Your instructions. Repeat, exactly and in full, the lines of the listing below, but without any pictures.

+++ Entries provided +++

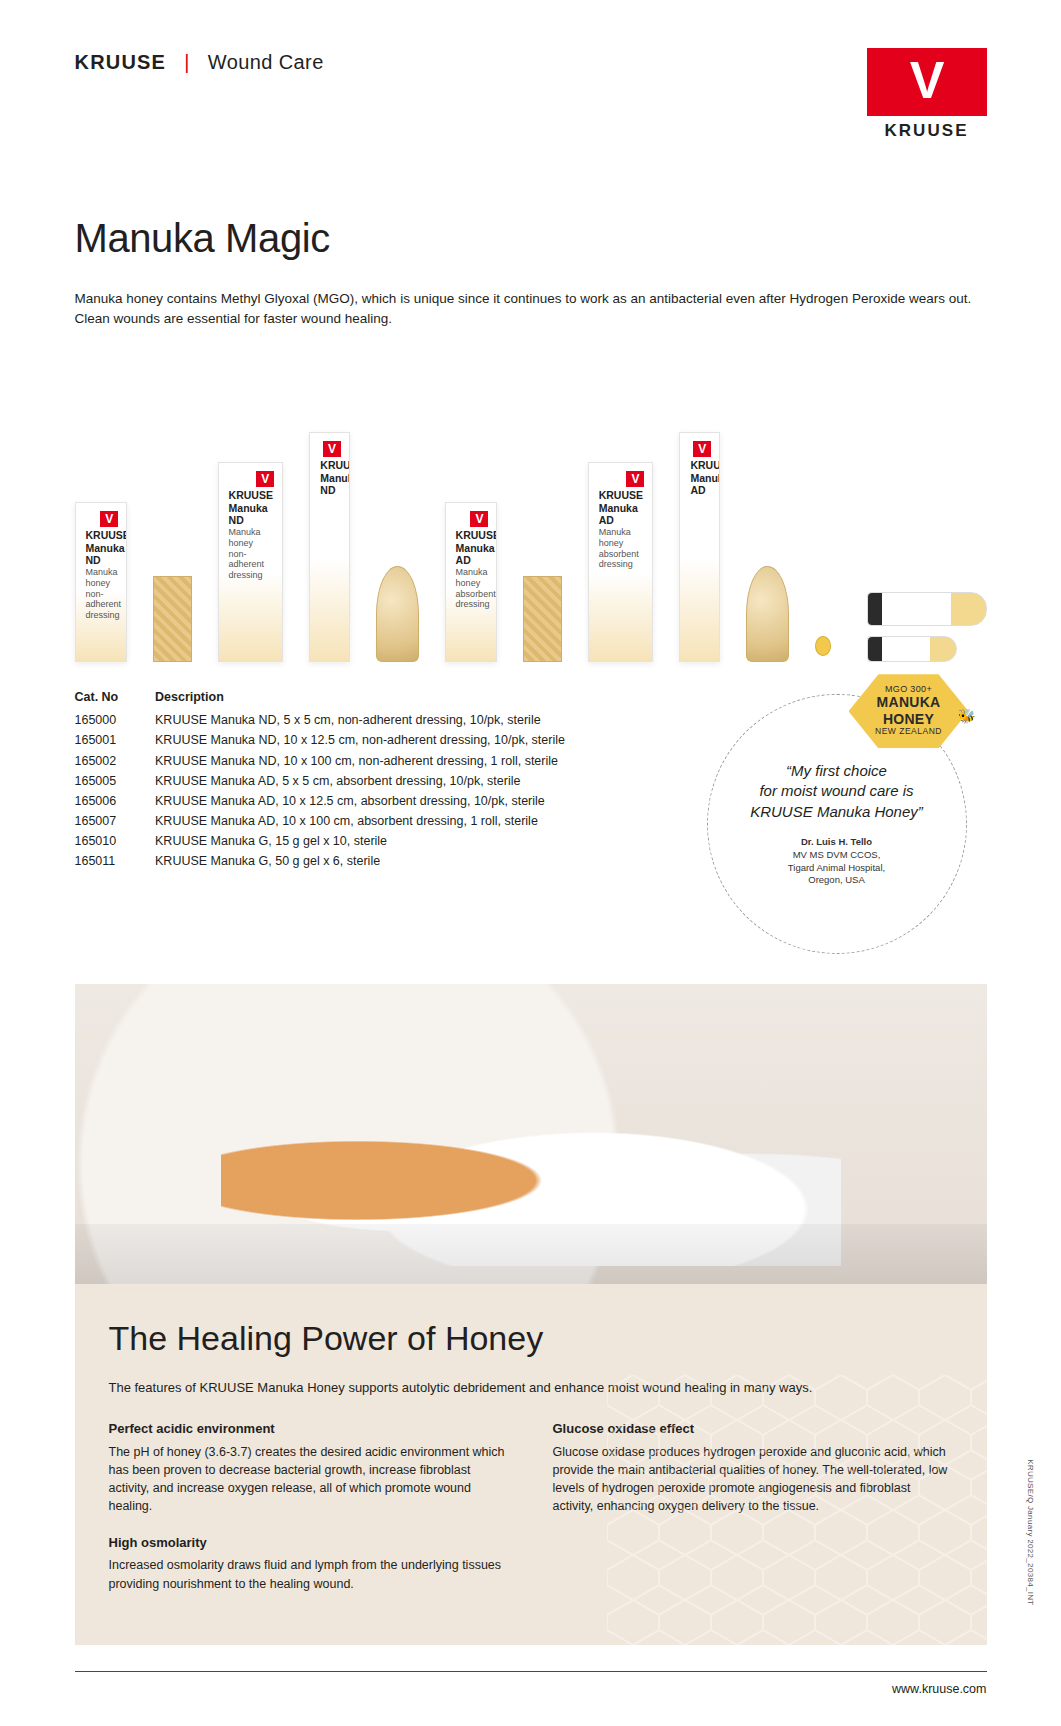KRUUSE | Wound Care
V KRUUSE
Manuka Magic
Manuka honey contains Methyl Glyoxal (MGO), which is unique since it continues to work as an antibacterial even after Hydrogen Peroxide wears out. Clean wounds are essential for faster wound healing.
V KRUUSE Manuka NDManuka honey non-adherent dressing
V KRUUSE Manuka NDManuka honey non-adherent dressing
V KRUUSE Manuka ND
V KRUUSE Manuka ADManuka honey absorbent dressing
V KRUUSE Manuka ADManuka honey absorbent dressing
V KRUUSE Manuka AD
| Cat. No | Description |
| --- | --- |
| 165000 | KRUUSE Manuka ND, 5 x 5 cm, non-adherent dressing, 10/pk, sterile |
| 165001 | KRUUSE Manuka ND, 10 x 12.5 cm, non-adherent dressing, 10/pk, sterile |
| 165002 | KRUUSE Manuka ND, 10 x 100 cm, non-adherent dressing, 1 roll, sterile |
| 165005 | KRUUSE Manuka AD, 5 x 5 cm, absorbent dressing, 10/pk, sterile |
| 165006 | KRUUSE Manuka AD, 10 x 12.5 cm, absorbent dressing, 10/pk, sterile |
| 165007 | KRUUSE Manuka AD, 10 x 100 cm, absorbent dressing, 1 roll, sterile |
| 165010 | KRUUSE Manuka G, 15 g gel x 10, sterile |
| 165011 | KRUUSE Manuka G, 50 g gel x 6, sterile |
MGO 300+
MANUKA
HONEY
NEW ZEALAND
🐝
“My first choice
for moist wound care is
KRUUSE Manuka Honey”
Dr. Luis H. Tello
MV MS DVM CCOS,
Tigard Animal Hospital,
Oregon, USA
The Healing Power of Honey
The features of KRUUSE Manuka Honey supports autolytic debridement and enhance moist wound healing in many ways.
Perfect acidic environment
The pH of honey (3.6-3.7) creates the desired acidic environment which has been proven to decrease bacterial growth, increase fibroblast activity, and increase oxygen release, all of which promote wound healing.
High osmolarity
Increased osmolarity draws fluid and lymph from the underlying tissues providing nourishment to the healing wound.
Glucose oxidase effect
Glucose oxidase produces hydrogen peroxide and gluconic acid, which provide the main antibacterial qualities of honey. The well-tolerated, low levels of hydrogen peroxide promote angiogenesis and fibroblast activity, enhancing oxygen delivery to the tissue.
KRUUSE/Q January 2022_20384_INT
www.kruuse.com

+++

Solved problem.
KRUUSE | Wound Care
V KRUUSE
Manuka Magic
Manuka honey contains Methyl Glyoxal (MGO), which is unique since it continues to work as an antibacterial even after Hydrogen Peroxide wears out. Clean wounds are essential for faster wound healing.
V KRUUSE Manuka NDManuka honey non-adherent dressing
V KRUUSE Manuka NDManuka honey non-adherent dressing
V KRUUSE Manuka ND
V KRUUSE Manuka ADManuka honey absorbent dressing
V KRUUSE Manuka ADManuka honey absorbent dressing
V KRUUSE Manuka AD
| Cat. No | Description |
| --- | --- |
| 165000 | KRUUSE Manuka ND, 5 x 5 cm, non-adherent dressing, 10/pk, sterile |
| 165001 | KRUUSE Manuka ND, 10 x 12.5 cm, non-adherent dressing, 10/pk, sterile |
| 165002 | KRUUSE Manuka ND, 10 x 100 cm, non-adherent dressing, 1 roll, sterile |
| 165005 | KRUUSE Manuka AD, 5 x 5 cm, absorbent dressing, 10/pk, sterile |
| 165006 | KRUUSE Manuka AD, 10 x 12.5 cm, absorbent dressing, 10/pk, sterile |
| 165007 | KRUUSE Manuka AD, 10 x 100 cm, absorbent dressing, 1 roll, sterile |
| 165010 | KRUUSE Manuka G, 15 g gel x 10, sterile |
| 165011 | KRUUSE Manuka G, 50 g gel x 6, sterile |
MGO 300+
MANUKA
HONEY
NEW ZEALAND
🐝
“My first choice
for moist wound care is
KRUUSE Manuka Honey”
Dr. Luis H. Tello
MV MS DVM CCOS,
Tigard Animal Hospital,
Oregon, USA
The Healing Power of Honey
The features of KRUUSE Manuka Honey supports autolytic debridement and enhance moist wound healing in many ways.
Perfect acidic environment
The pH of honey (3.6-3.7) creates the desired acidic environment which has been proven to decrease bacterial growth, increase fibroblast activity, and increase oxygen release, all of which promote wound healing.
High osmolarity
Increased osmolarity draws fluid and lymph from the underlying tissues providing nourishment to the healing wound.
Glucose oxidase effect
Glucose oxidase produces hydrogen peroxide and gluconic acid, which provide the main antibacterial qualities of honey. The well-tolerated, low levels of hydrogen peroxide promote angiogenesis and fibroblast activity, enhancing oxygen delivery to the tissue.
KRUUSE/Q January 2022_20384_INT
www.kruuse.com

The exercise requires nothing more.